Die Erweiterung ist von wesentlicher Bedeutung für die Zukunft Europas. Die offene Erweiterungspolitik der Union ist eine Erfolgsstory gewesen, und ich freue mich, dass wir Anfang nächsten Jahres Bulgarien und Rumänien als neue Mitglieder willkommen heißen können.
Die Beitrittsverhandlungen mit der Türkei sind in einem kritischen Stadium angelangt. Finnland hat sich als Ratspräsident um eine Lösung bemüht, die unter anderem türkische Häfen und Flughäfen für Schiffe und Flugzeuge aus Zypern geöffnet und zugleich direkten Handel mit Nordzypern ermöglich hätte. Leider konnte über dieses Paket keine Einigung erreicht werden.

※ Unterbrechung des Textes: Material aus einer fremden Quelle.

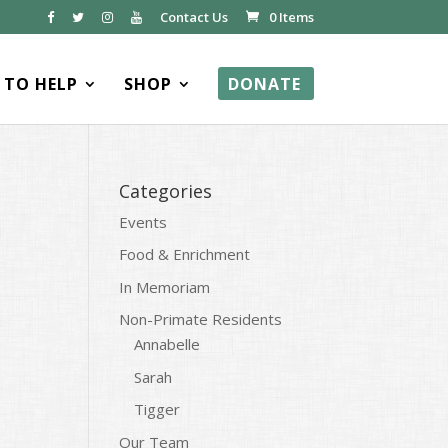
Contact Us
0 Items
TO HELP
SHOP
DONATE
Categories
Events
Food & Enrichment
In Memoriam
Non-Primate Residents
Annabelle
Sarah
Tigger
Our Team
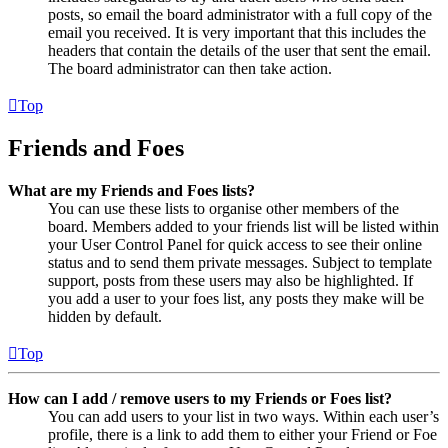
posts, so email the board administrator with a full copy of the
email you received. It is very important that this includes the
headers that contain the details of the user that sent the email.
The board administrator can then take action.
Top
Friends and Foes
What are my Friends and Foes lists?
You can use these lists to organise other members of the
board. Members added to your friends list will be listed within
your User Control Panel for quick access to see their online
status and to send them private messages. Subject to template
support, posts from these users may also be highlighted. If
you add a user to your foes list, any posts they make will be
hidden by default.
Top
How can I add / remove users to my Friends or Foes list?
You can add users to your list in two ways. Within each user’s
profile, there is a link to add them to either your Friend or Foe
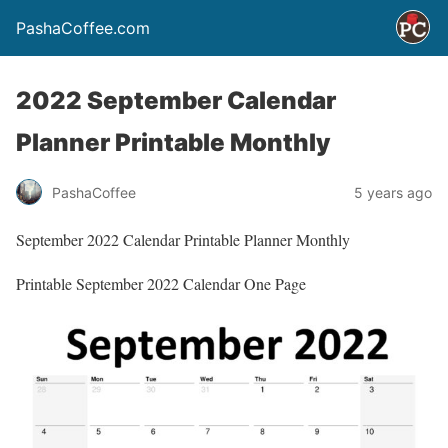
PashaCoffee.com
2022 September Calendar
Planner Printable Monthly
PashaCoffee
5 years ago
September 2022 Calendar Printable Planner Monthly
Printable September 2022 Calendar One Page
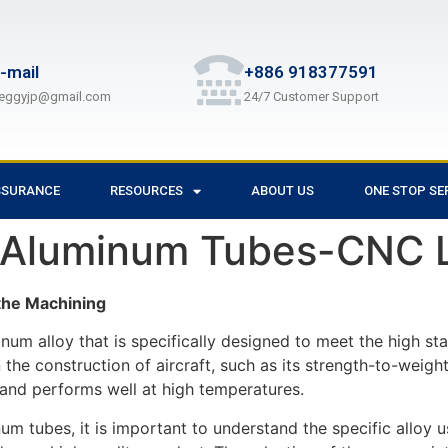
-mail
+886 918377591
eggyjp@gmail.com
24/7 Customer Support
SSURANCE
RESOURCES
ABOUT US
ONE STOP SE
 Aluminum Tubes-CNC L
he Machining
um alloy that is specifically designed to meet the high sta
 the construction of aircraft, such as its strength-to-weight
on and performs well at high temperatures.
 tubes, it is important to understand the specific alloy us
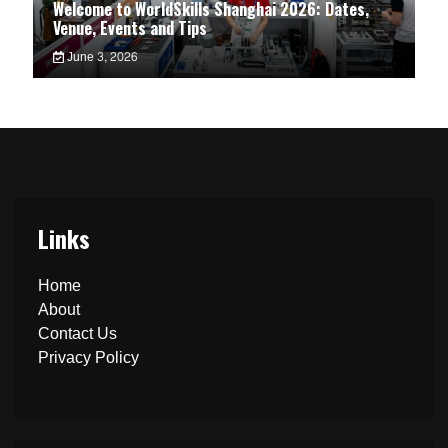
Welcome to WorldSkills Shanghai 2026: Dates,
Venue, Events and Tips
June 3, 2026
Links
Home
About
Contact Us
Privacy Policy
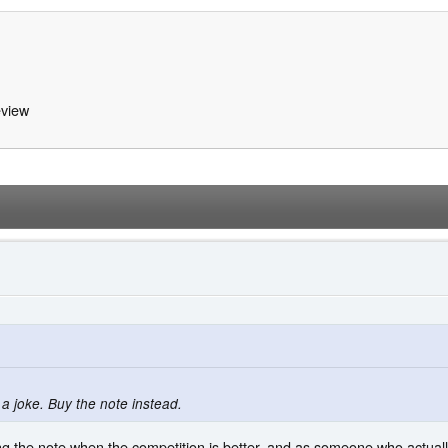
view
 a joke. Buy the note instead.
ing the note when the competition is better, and as someone who actual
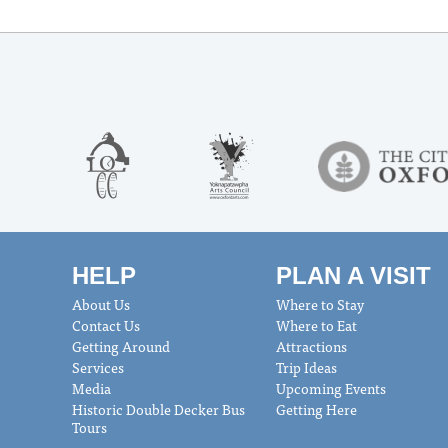
HELP
PLAN A VISIT
About Us
Where to Stay
Contact Us
Where to Eat
Getting Around
Attractions
Services
Trip Ideas
Media
Upcoming Events
Historic Double Decker Bus
Getting Here
Tours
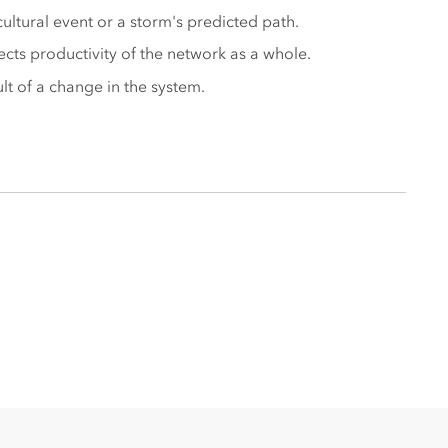
ltural event or a storm's predicted path.
ects productivity of the network as a whole.
lt of a change in the system.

Die Kommission hat ihre eigene Empfehlung für Maßnahmen im Hinblick auf die Beitrittsverhandlungen mit der Türkei abgegeben. Ich meine, dass der Vorschlag der Kommission ein gutes Fundament für einen Ratsbeschluss abgibt. Ich gehe davon aus, dass der Rat für Allgemeine Angelegenheiten und Außenbeziehungen die notwendigen Entscheidungen über die Verhandlungen mit der Türkei trifft, so dass wir diese Frage nicht dem Europäischen Rat vorlegen werden.
In diesem Zusammenhang möchte ich herausstreichen, dass wir nach wie vor an dem Ziel eines Beitritts der Türkei zur Europäischen Union festhalten. Der Zug mag zwischendurch langsamer fahren, aber an seiner Destination hat sich nichts geändert.
Sehr geehrte Parlamentspräsidenten,
Werte Parlamentarier,
Ich danke Ihnen für Ihre Aufmerksamkeit. Ich werde Ihnen während der Debatte für Rede und Antwort zur Verfügung stehen.